IT managers deluged with critical security patches

Administrators were kept busy yesterday with six fixes from Microsoft and 30 from Oracle

IT managers face a barrage of security updates this week, after both Microsoft and Oracle released a range of issues and fixes on Tuesday.

Microsoft's patches appeared overnight for UK firms, and range from 'critical' to 'important'. IT managers who have waited a year to see an infamous ActiveX vulnerability plugged will be relieved to see that a fix for that issue has been included, along with others that prevent remote code execution and could contribute to botnet infections and denial of service attacks.

However, Microsoft's release of six patches for nine vulnerabilities pales into insignificance when compared to the 30 vulnerability fixes from Oracle.

"Due to the threat posed by a successful attack, Oracle strongly recommends that customers apply the fixes as soon as possible. This Critical Patch Update contains 30 new security fixes across all products," the firm said.

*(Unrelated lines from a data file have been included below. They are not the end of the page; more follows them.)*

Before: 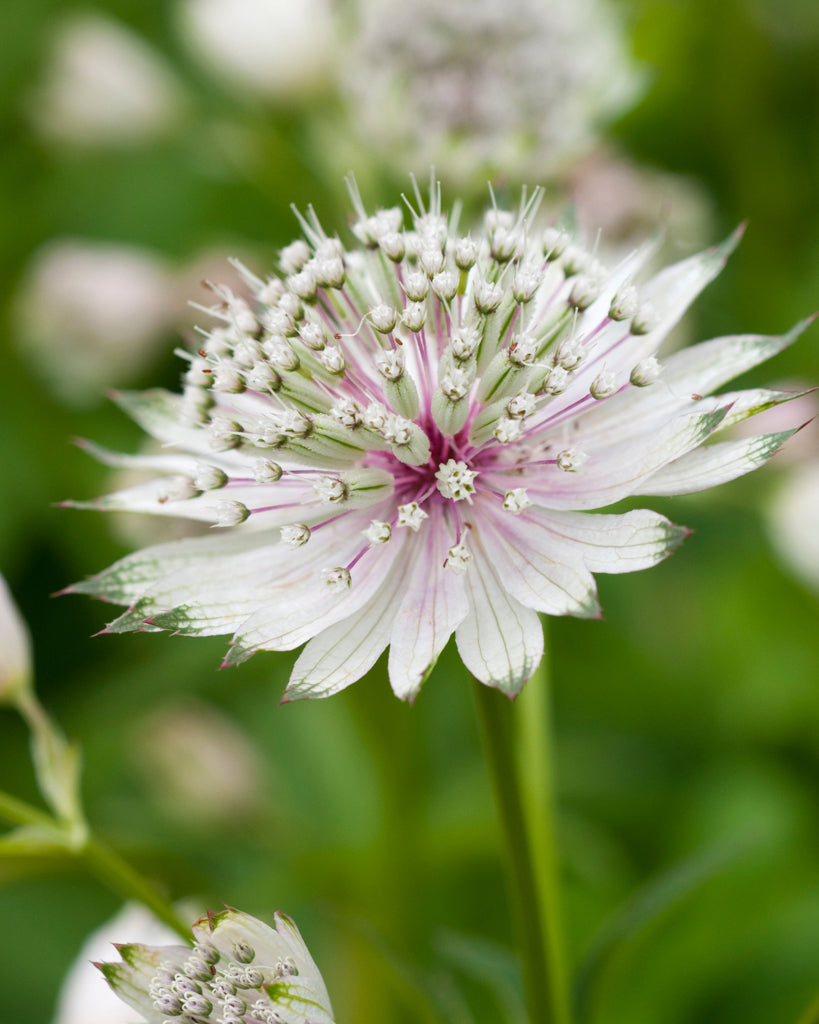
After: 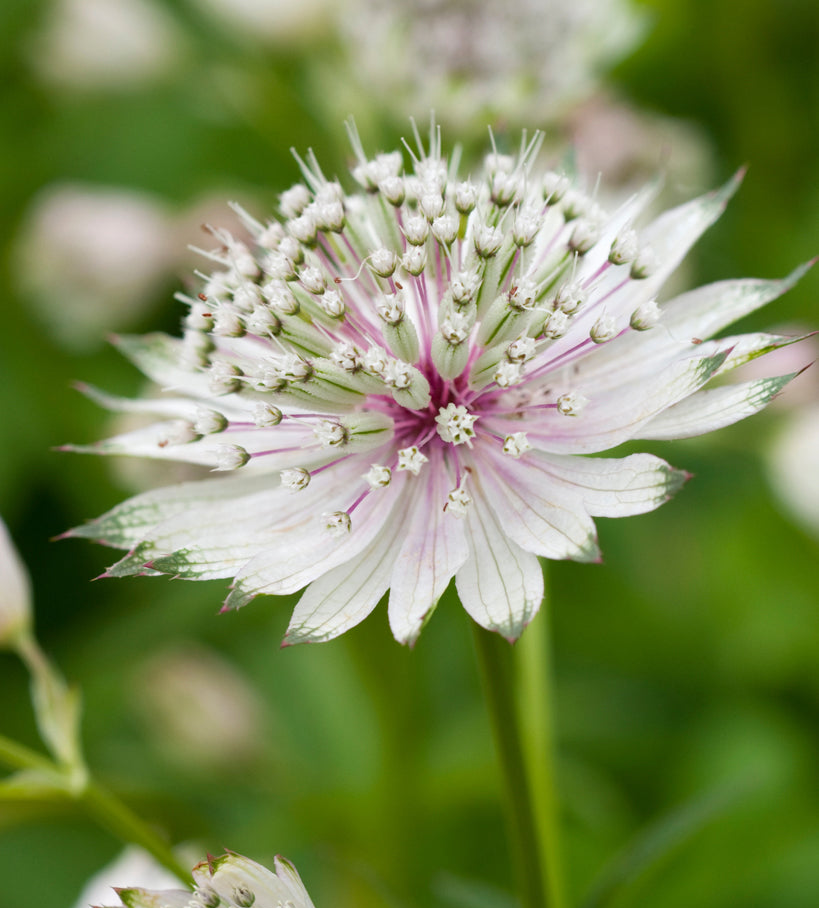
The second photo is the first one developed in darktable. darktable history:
crop and rotate: top 5.534%, bottom 5.757%
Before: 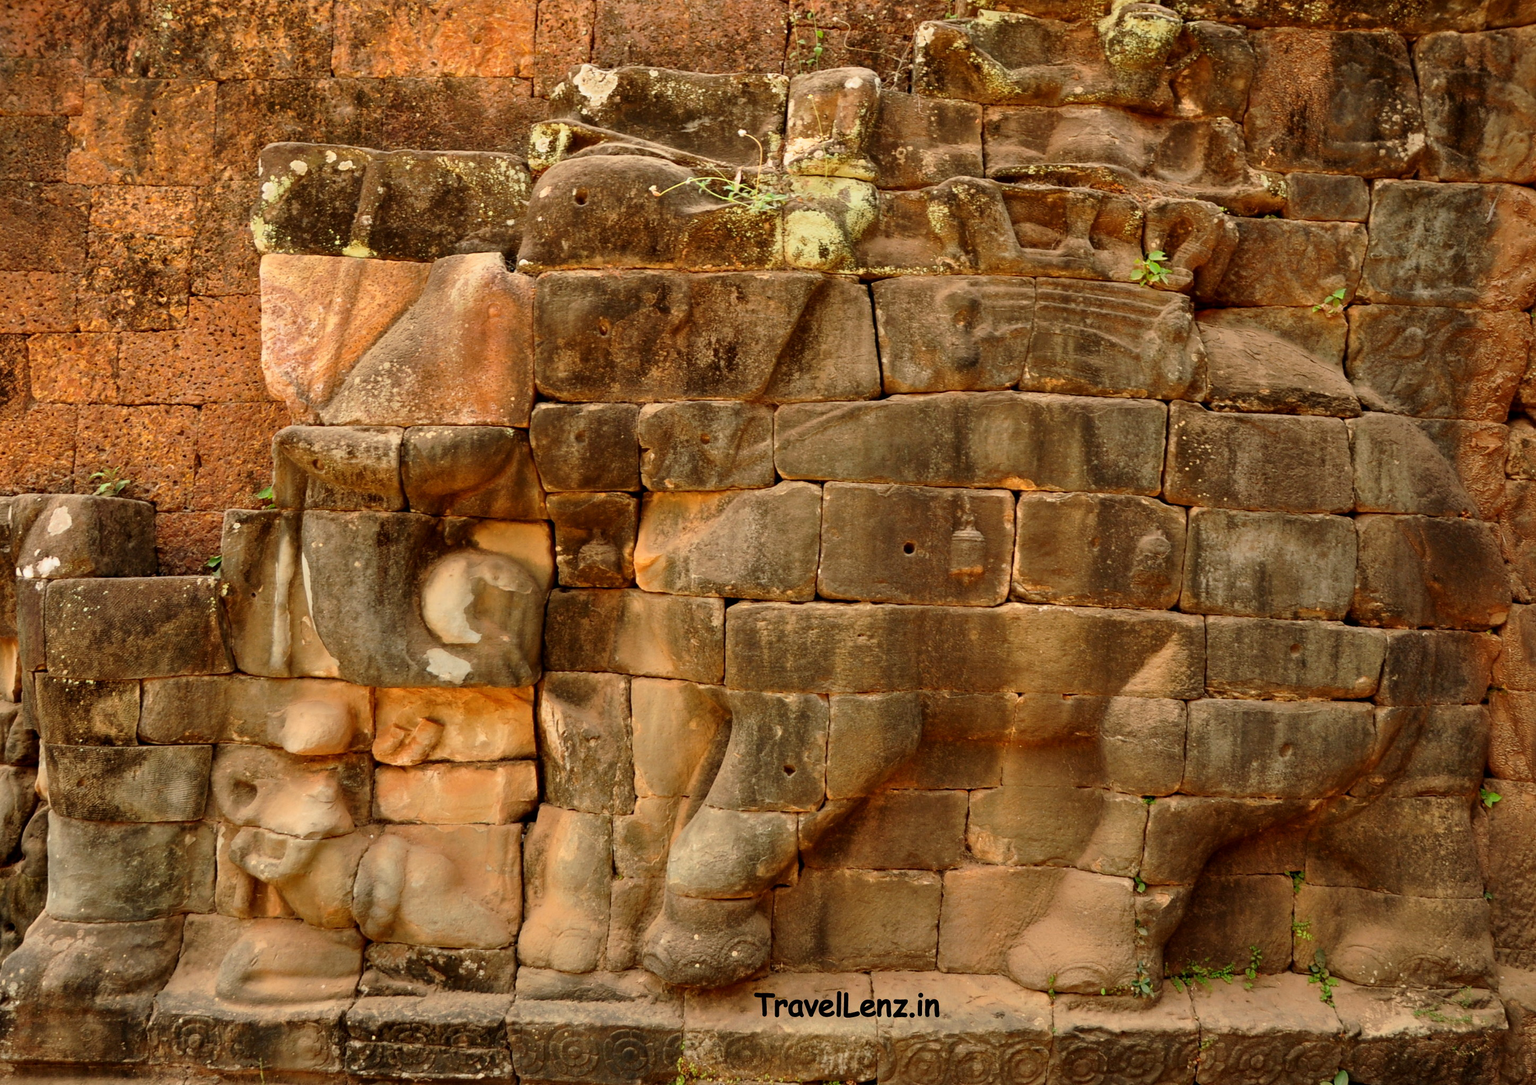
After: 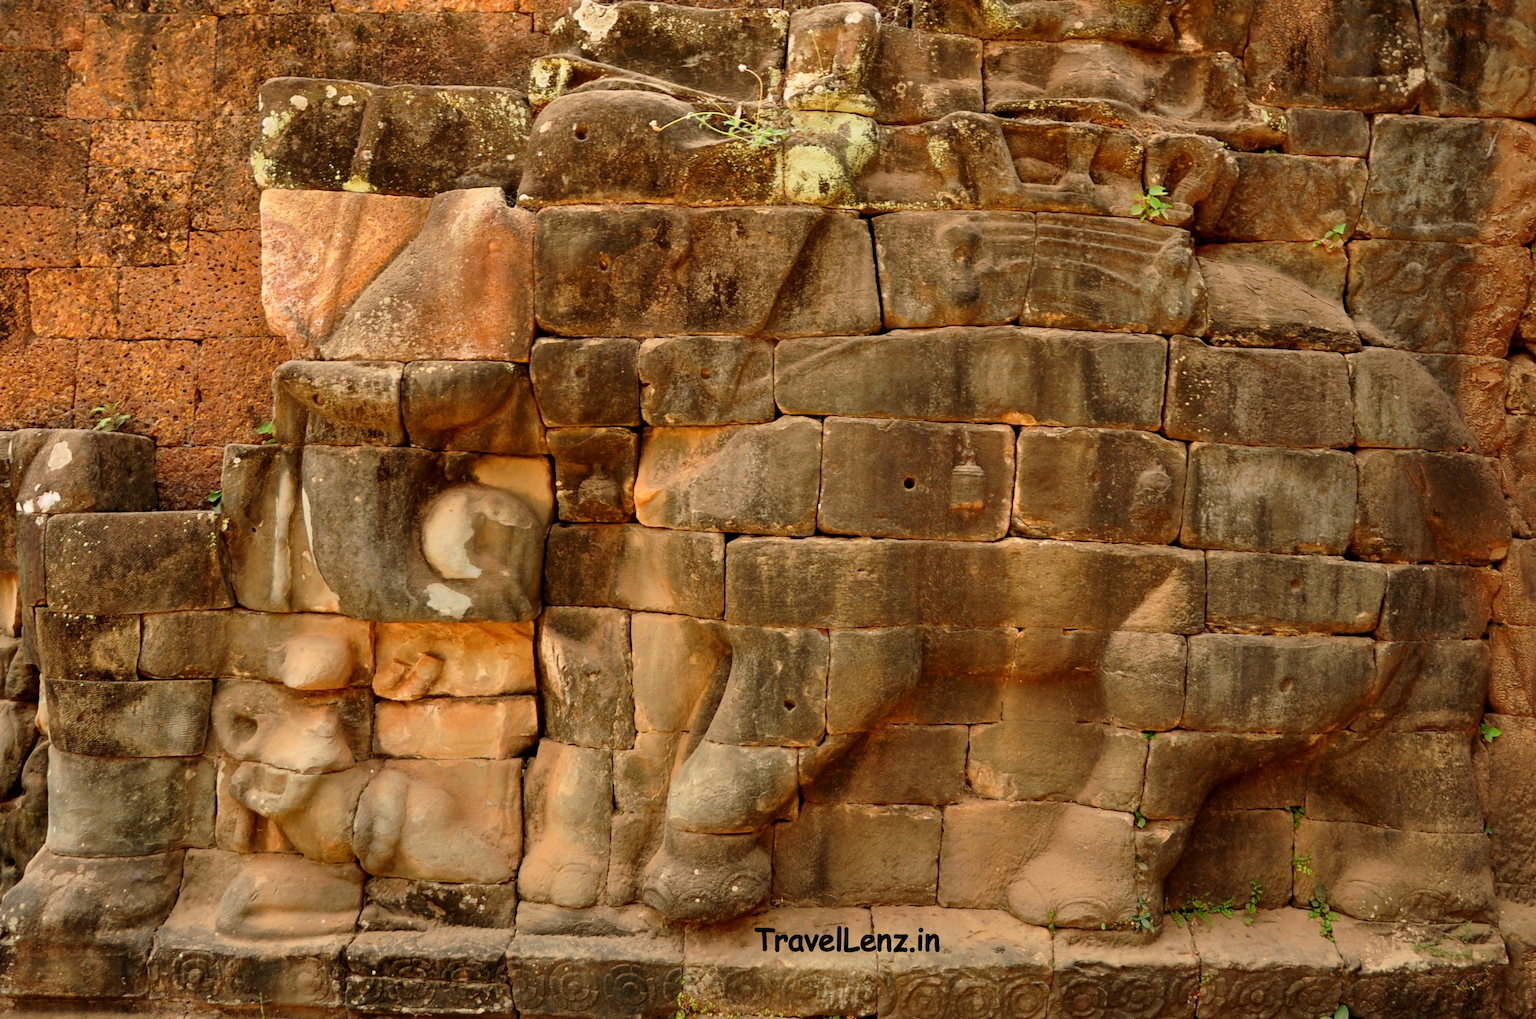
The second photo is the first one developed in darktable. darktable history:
crop and rotate: top 6.052%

Ten of the fixes apply to Oracle databases, and 20 to applications.

Monthly patch updates were designed in part to make it easier for firms to manage their security cycles, but the system has its critics.

Andrew Clarke, senior international vice president at Lumension, said that the range and complexity of the fixes left companies ripe for exploitation.

"With this month's Patch Tuesday, nearly every popular web browser (Microsoft, Apple, Mozilla and Google) required some form of immediate attention, leaving IT departments scrambling to install a patch or workaround to deal with potentially significant issues," he said.

Microsoft was also criticised for not releasing a fix for all currently identified problems in its latest security patches.

"Despite today's fixes, Windows users continue to be under attack. McAfee has recently seen new attacks that exploit the unpatched Office Web Components vulnerability," said Dave Marcus, director of security research and communications at McAfee Avert Labs.

"The attacks involve booby-trapped web sites that load malicious code onto a vulnerable computer. The compromised PCs are commandeered and join a network of hijacked computers."

Wolfgang Kandek, chief technology officer at Qualys, commented on the severity of the patches, and urged firms to update systems as soon as possible.

"These three advisories should be addressed immediately, as they allow the attacker to fully control the victim's computer," he said.